When to Read Each Skill

Question	Read
"How do I progress from flat to obstacles?"	`curriculum-learning`
"What learning rate should I use?"	`hyperparameter-optimization`
"Why is my robot bouncing?"	`reward-penalty-engineering` → diagnose phase
"How do I resume interrupted training?"	`training-campaign`
"What reward ideas have we already tried?"	`starter_kit_schedule/reward_library/`
"How do I systematically test a reward idea?"	`reward-penalty-engineering`
"How do I analyze training screenshots?"	`subagent-copilot-cli`
"Where are the robot's feet?"	`mjcf-xml-reasoning`
"What are the important competition rules?"	`quadruped-competition-tutor`
"What are the concrete reward scales/search spaces?"	`starter_kit_docs/{task}/Task_Reference.md`
"What experiments have been tried?"	`starter_kit_docs/{task}/REPORT_*.md`
"Launch automl / HP search"	This skill — use Quick Start above

Known Issues (Already Fixed)

These are pipeline-level issues that have been resolved. Do NOT re-investigate:

Issue	Fix Applied	Location
numpy int64/float64 not JSON serializable	Added `_NumpyEncoder` class + `sample_from_space()` returns native Python types	`automl.py`
Import order: `@rlcfg` fails if env not registered	`train_one.py` imports `vbot` before `motrix_rl`	`train_one.py`
AutoML no TensorBoard data	`check_point_interval` not passed to rl_overrides.

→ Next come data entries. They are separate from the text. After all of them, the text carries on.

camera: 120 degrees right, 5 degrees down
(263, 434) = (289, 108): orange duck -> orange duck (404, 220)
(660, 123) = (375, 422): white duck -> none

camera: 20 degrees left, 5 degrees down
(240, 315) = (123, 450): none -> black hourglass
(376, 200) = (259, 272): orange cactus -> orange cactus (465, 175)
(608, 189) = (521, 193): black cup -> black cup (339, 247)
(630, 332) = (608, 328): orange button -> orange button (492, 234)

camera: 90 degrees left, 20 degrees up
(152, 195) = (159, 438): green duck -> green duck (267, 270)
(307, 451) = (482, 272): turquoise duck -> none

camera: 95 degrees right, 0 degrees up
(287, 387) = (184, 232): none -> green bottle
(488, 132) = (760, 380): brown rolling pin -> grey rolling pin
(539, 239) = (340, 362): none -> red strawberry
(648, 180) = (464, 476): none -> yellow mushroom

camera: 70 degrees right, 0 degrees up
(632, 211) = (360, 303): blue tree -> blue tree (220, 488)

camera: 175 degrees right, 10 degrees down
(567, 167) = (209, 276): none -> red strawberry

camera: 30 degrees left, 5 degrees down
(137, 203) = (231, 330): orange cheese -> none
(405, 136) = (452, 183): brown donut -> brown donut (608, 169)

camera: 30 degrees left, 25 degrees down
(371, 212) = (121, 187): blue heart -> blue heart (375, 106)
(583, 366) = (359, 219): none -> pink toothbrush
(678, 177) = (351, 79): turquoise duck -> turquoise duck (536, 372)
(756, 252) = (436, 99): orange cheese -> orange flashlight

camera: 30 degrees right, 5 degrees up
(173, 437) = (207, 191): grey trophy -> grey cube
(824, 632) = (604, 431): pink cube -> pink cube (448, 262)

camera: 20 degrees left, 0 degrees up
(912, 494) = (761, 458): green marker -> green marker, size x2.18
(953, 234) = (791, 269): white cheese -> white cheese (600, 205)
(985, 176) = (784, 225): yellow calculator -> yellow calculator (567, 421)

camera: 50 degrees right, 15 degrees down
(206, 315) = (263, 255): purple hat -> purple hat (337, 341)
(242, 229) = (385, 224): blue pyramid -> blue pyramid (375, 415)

Now auto-calculated to ensure ≥5 data points	`automl.py`
Wrong TensorBoard tag for evaluation	Tag is `Reward / Instantaneous reward (mean)` not `Total reward`	`evaluate.py`

Task-specific known issues (reward exploits, dead gradients, LR scheduler findings) are documented in starter_kit_docs/{task}/Task_Reference.md.

Managed Directories

Directory	Purpose
`starter_kit_schedule/`	Plans, configs, progress, automl state
`starter_kit_schedule/reward_library/`	Archived reward/penalty components & configs
`starter_kit_schedule/progress/`	AutoML state, run tracking
`starter_kit_log/`	Experiment logs, metrics
`runs/`	Training outputs (checkpoints, TensorBoard logs)

name	training-pipeline
description	Index skill for VBot quadruped RL training. Routes to specialized skills for curriculum learning, hyperparameter optimization, reward/penalty engineering, and campaign management.